The problem - Pull out every line of text from all the records below, character for character and in the same order. Leave out the lines that stand in for pictures.

Input material -
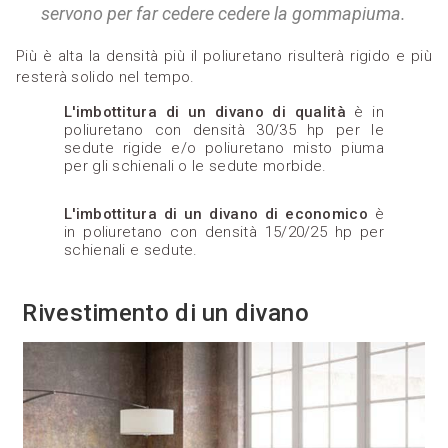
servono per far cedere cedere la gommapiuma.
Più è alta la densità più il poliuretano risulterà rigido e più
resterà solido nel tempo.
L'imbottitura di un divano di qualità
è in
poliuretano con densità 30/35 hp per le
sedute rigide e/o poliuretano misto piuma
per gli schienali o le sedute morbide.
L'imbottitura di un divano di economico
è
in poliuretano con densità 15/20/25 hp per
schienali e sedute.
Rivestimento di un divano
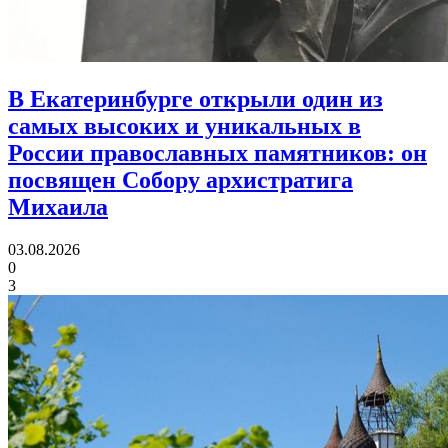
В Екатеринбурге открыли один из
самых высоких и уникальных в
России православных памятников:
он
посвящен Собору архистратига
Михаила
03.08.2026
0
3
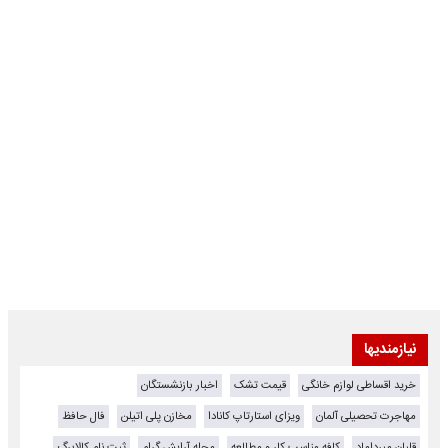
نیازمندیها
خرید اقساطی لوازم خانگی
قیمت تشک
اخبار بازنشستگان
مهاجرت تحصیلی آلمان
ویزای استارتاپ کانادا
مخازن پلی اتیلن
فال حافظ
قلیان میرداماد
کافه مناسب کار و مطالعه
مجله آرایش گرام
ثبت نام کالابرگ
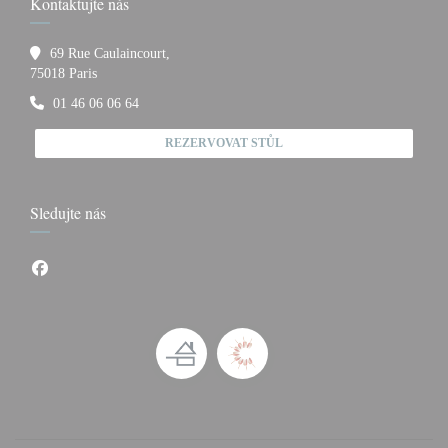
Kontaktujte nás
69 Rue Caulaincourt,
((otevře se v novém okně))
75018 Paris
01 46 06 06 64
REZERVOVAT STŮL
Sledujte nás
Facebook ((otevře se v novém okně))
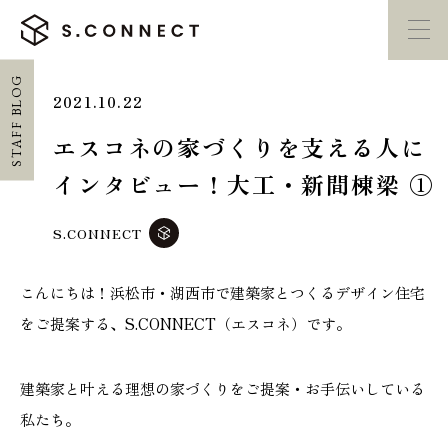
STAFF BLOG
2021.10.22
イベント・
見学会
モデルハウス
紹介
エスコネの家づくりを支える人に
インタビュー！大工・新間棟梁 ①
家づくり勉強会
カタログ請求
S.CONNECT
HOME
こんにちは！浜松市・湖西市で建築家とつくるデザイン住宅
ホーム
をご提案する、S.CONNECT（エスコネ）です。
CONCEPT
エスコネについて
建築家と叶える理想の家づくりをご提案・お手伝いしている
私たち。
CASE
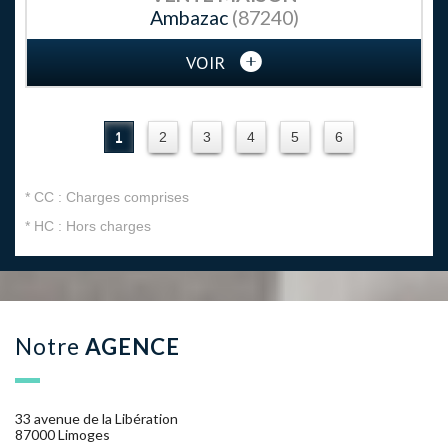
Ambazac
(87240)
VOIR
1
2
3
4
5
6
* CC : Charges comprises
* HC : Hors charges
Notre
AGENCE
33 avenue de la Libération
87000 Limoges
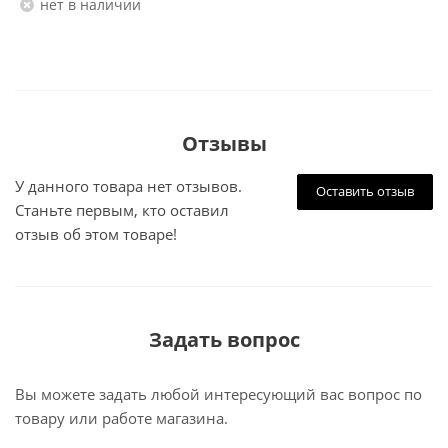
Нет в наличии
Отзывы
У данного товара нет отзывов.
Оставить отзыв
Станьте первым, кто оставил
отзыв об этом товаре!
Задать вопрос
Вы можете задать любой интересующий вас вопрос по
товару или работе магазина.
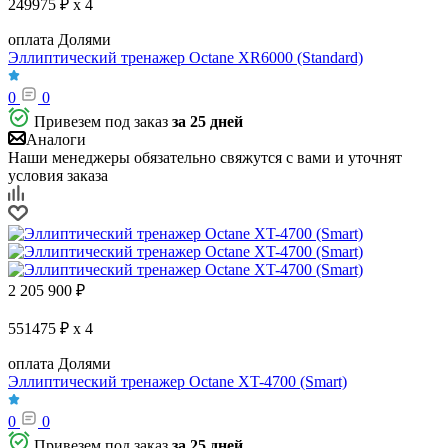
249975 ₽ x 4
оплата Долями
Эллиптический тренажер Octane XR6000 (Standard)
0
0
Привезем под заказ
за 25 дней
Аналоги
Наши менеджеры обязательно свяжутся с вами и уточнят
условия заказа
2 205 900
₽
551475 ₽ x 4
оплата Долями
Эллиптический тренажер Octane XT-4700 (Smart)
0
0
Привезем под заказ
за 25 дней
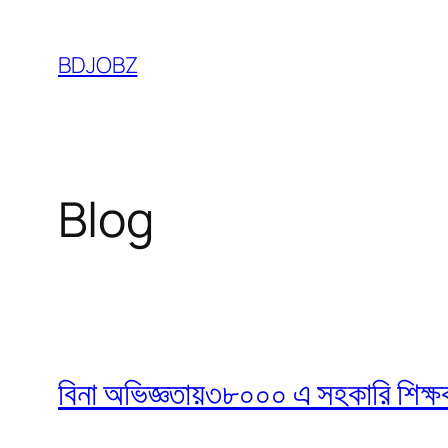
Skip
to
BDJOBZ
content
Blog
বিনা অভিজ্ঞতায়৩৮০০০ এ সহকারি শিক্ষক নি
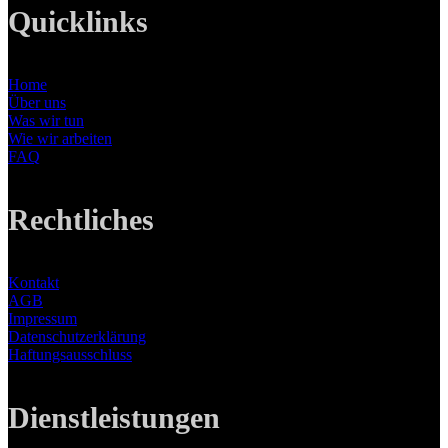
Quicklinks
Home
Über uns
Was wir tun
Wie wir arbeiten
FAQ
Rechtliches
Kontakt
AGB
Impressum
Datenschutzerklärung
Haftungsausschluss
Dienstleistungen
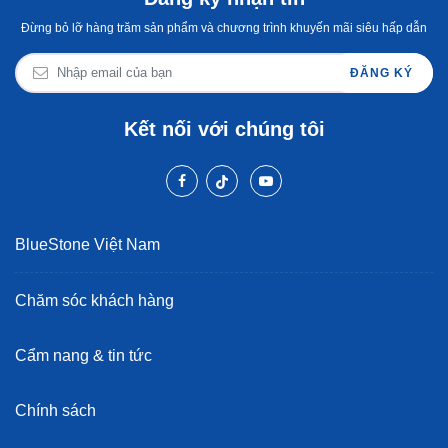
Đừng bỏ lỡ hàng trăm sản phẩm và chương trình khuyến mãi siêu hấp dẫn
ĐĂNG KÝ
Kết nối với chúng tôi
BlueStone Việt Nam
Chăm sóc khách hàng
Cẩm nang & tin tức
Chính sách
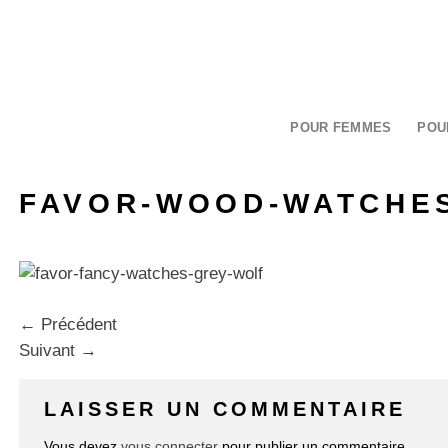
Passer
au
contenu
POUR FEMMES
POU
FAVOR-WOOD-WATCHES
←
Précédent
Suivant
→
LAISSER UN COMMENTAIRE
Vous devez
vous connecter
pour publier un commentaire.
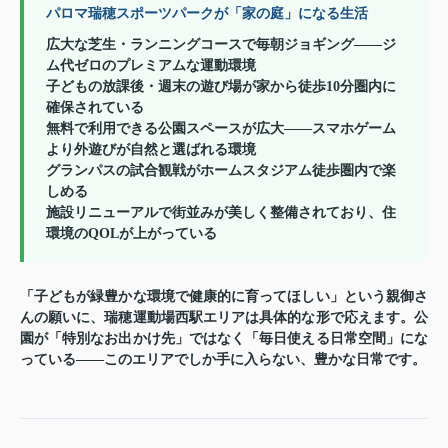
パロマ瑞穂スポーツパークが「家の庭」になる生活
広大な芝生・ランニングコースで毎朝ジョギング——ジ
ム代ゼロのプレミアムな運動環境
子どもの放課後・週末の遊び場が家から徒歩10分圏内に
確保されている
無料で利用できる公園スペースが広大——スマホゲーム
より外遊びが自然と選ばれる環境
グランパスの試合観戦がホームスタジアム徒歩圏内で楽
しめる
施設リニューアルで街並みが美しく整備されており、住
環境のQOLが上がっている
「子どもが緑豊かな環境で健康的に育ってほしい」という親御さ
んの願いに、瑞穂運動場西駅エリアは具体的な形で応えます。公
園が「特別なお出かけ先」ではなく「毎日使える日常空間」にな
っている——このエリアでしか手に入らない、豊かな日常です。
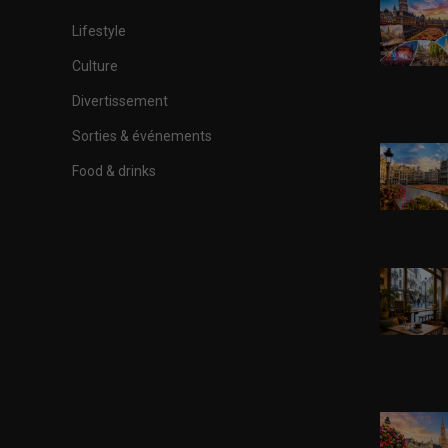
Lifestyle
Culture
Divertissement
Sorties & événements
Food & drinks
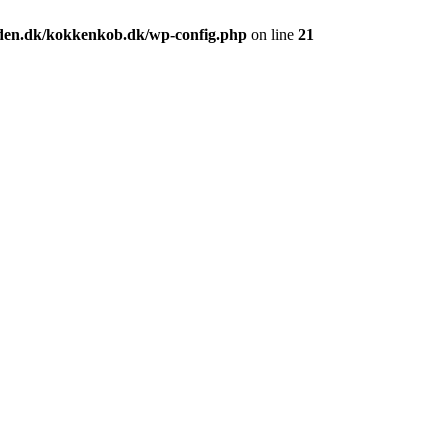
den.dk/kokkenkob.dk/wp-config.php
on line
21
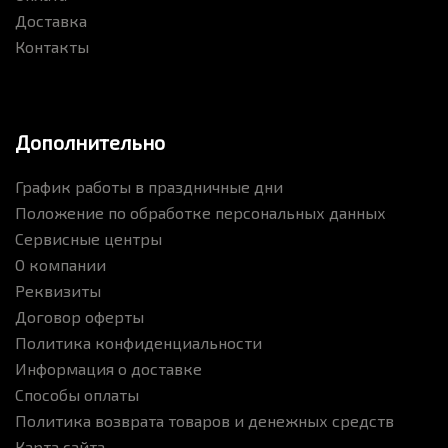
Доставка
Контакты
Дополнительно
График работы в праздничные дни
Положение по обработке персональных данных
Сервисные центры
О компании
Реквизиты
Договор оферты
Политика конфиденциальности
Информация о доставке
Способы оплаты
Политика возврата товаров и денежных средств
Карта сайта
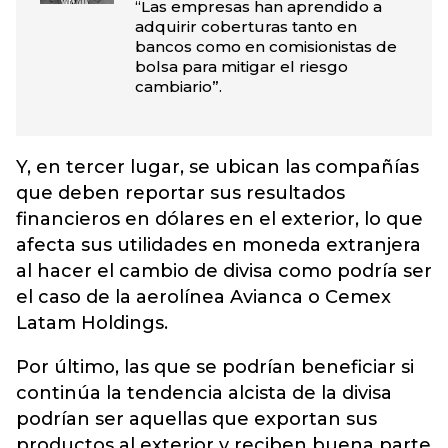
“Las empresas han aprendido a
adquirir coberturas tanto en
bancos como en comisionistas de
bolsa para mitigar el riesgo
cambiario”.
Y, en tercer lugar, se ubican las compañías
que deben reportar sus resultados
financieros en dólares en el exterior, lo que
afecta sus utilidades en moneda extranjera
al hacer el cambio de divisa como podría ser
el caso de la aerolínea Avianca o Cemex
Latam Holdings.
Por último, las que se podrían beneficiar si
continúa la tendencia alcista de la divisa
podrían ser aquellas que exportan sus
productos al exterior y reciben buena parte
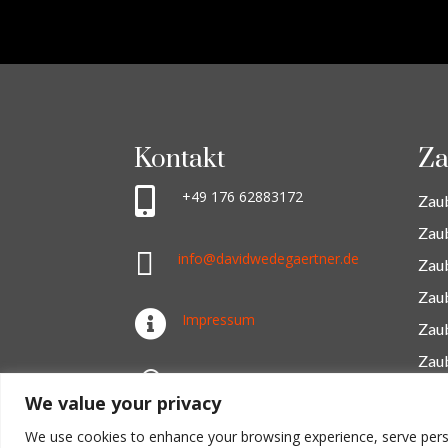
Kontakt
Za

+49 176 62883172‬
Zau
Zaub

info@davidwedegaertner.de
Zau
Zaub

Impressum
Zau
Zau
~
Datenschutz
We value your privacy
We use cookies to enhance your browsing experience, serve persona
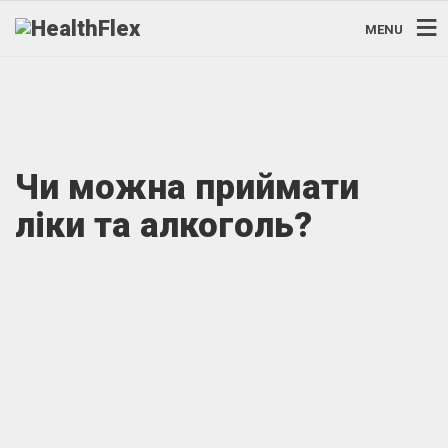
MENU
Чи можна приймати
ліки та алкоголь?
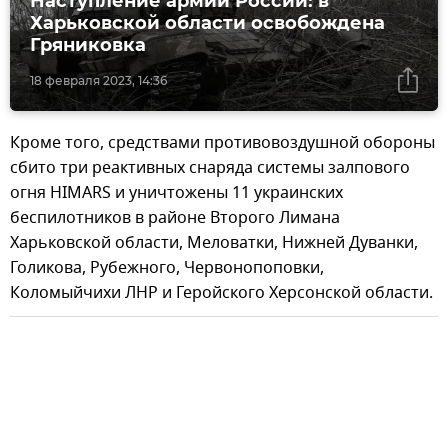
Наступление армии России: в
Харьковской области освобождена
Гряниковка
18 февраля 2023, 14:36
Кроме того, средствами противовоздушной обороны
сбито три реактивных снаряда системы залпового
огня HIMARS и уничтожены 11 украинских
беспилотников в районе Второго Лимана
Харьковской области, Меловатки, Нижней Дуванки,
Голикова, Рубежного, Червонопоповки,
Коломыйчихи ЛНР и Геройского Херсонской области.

Solution to the exercise -
servono per far cedere cedere la gommapiuma.
Più è alta la densità più il poliuretano risulterà rigido e più
resterà solido nel tempo.
L'imbottitura di un divano di qualità
è in
poliuretano con densità 30/35 hp per le
sedute rigide e/o poliuretano misto piuma
per gli schienali o le sedute morbide.
L'imbottitura di un divano di economico
è
in poliuretano con densità 15/20/25 hp per
schienali e sedute.
Rivestimento di un divano
В Екатеринбурге открыли один из
самых высоких и уникальных в
России православных памятников:
он
посвящен Собору архистратига
Михаила
03.08.2026
0
3
نیازمندیها
خرید اقساطی لوازم خانگی
قیمت تشک
اخبار بازنشستگان
مهاجرت تحصیلی آلمان
ویزای استارتاپ کانادا
مخازن پلی اتیلن
فال حافظ
قلیان میرداماد
کافه مناسب کار و مطالعه
مجله آرایش گرام
ثبت نام کالابرگ
Kontaktujte nás
69 Rue Caulaincourt,
((otevře se v novém okně))
75018 Paris
01 46 06 06 64
REZERVOVAT STŮL
Sledujte nás
Facebook ((otevře se v novém okně))
STAFF BLOG
2021.10.22
イベント・
見学会
モデルハウス
紹介
エスコネの家づくりを支える人に
インタビュー！大工・新間棟梁 ①
家づくり勉強会
カタログ請求
S.CONNECT
HOME
こんにちは！浜松市・湖西市で建築家とつくるデザイン住宅
ホーム
をご提案する、S.CONNECT（エスコネ）です。
CONCEPT
エスコネについて
建築家と叶える理想の家づくりをご提案・お手伝いしている
私たち。
CASE
Ambazac
(87240)
VOIR
1
2
3
4
5
6
* CC : Charges comprises
* HC : Hors charges
Notre
AGENCE
33 avenue de la Libération
87000 Limoges
Нет в наличии
Отзывы
У данного товара нет отзывов.
Оставить отзыв
Станьте первым, кто оставил
отзыв об этом товаре!
Задать вопрос
Вы можете задать любой интересующий вас вопрос по
товару или работе магазина.
249975 ₽ x 4
оплата Долями
Эллиптический тренажер Octane XR6000 (Standard)
0
0
Привезем под заказ
за 25 дней
Аналоги
Наши менеджеры обязательно свяжутся с вами и уточнят
условия заказа
2 205 900
₽
551475 ₽ x 4
оплата Долями
Эллиптический тренажер Octane XT-4700 (Smart)
0
0
Привезем под заказ
за 25 дней
Skip
to
BDJOBZ
content
Blog
বিনা অভিজ্ঞতায়৩৮০০০ এ সহকারি শিক্ষক নি
Quicklinks
Home
Über uns
Was wir tun
Wie wir arbeiten
FAQ
Rechtliches
Kontakt
AGB
Impressum
Datenschutzerklärung
Haftungsausschluss
Dienstleistungen
Đừng bỏ lỡ hàng trăm sản phẩm và chương trình khuyến mãi siêu hấp dẫn
ĐĂNG KÝ
Kết nối với chúng tôi
BlueStone Việt Nam
Chăm sóc khách hàng
Cẩm nang & tin tức
Chính sách
Passer
au
contenu
POUR FEMMES
POU
FAVOR-WOOD-WATCHES
←
Précédent
Suivant
→
LAISSER UN COMMENTAIRE
Vous devez
vous connecter
pour publier un commentaire.
パロマ瑞穂スポーツパークが「家の庭」になる生活
広大な芝生・ランニングコースで毎朝ジョギング——ジ
ム代ゼロのプレミアムな運動環境
子どもの放課後・週末の遊び場が家から徒歩10分圏内に
確保されている
無料で利用できる公園スペースが広大——スマホゲーム
より外遊びが自然と選ばれる環境
グランパスの試合観戦がホームスタジアム徒歩圏内で楽
しめる
施設リニューアルで街並みが美しく整備されており、住
環境のQOLが上がっている
「子どもが緑豊かな環境で健康的に育ってほしい」という親御さ
んの願いに、瑞穂運動場西駅エリアは具体的な形で応えます。公
園が「特別なお出かけ先」ではなく「毎日使える日常空間」にな
っている——このエリアでしか手に入らない、豊かな日常です。
Lifestyle
Culture
Divertissement
Sorties & événements
Food & drinks
den.dk/kokkenkob.dk/wp-config.php
on line
21
Доставка
Контакты
Дополнительно
График работы в праздничные дни
Положение по обработке персональных данных
Сервисные центры
О компании
Реквизиты
Договор оферты
Политика конфиденциальности
Информация о доставке
Способы оплаты
Политика возврата товаров и денежных средств
Карта сайта
“Las empresas han aprendido a
adquirir coberturas tanto en
bancos como en comisionistas de
bolsa para mitigar el riesgo
cambiario”.
Y, en tercer lugar, se ubican las compañías
que deben reportar sus resultados
financieros en dólares en el exterior, lo que
afecta sus utilidades en moneda extranjera
al hacer el cambio de divisa como podría ser
el caso de la aerolínea Avianca o Cemex
Latam Holdings.
Por último, las que se podrían beneficiar si
continúa la tendencia alcista de la divisa
podrían ser aquellas que exportan sus
productos al exterior y reciben buena parte
Kontakt
Za

+49 176 62883172‬
Zau
Zaub

info@davidwedegaertner.de
Zau
Zaub

Impressum
Zau
Zau
~
Datenschutz
We value your privacy
We use cookies to enhance your browsing experience, serve persona
MENU
Чи можна приймати
ліки та алкоголь?
Наступление армии России: в
Харьковской области освобождена
Гряниковка
18 февраля 2023, 14:36
Кроме того, средствами противовоздушной обороны
сбито три реактивных снаряда системы залпового
огня HIMARS и уничтожены 11 украинских
беспилотников в районе Второго Лимана
Харьковской области, Меловатки, Нижней Дуванки,
Голикова, Рубежного, Червонопоповки,
Коломыйчихи ЛНР и Геройского Херсонской области.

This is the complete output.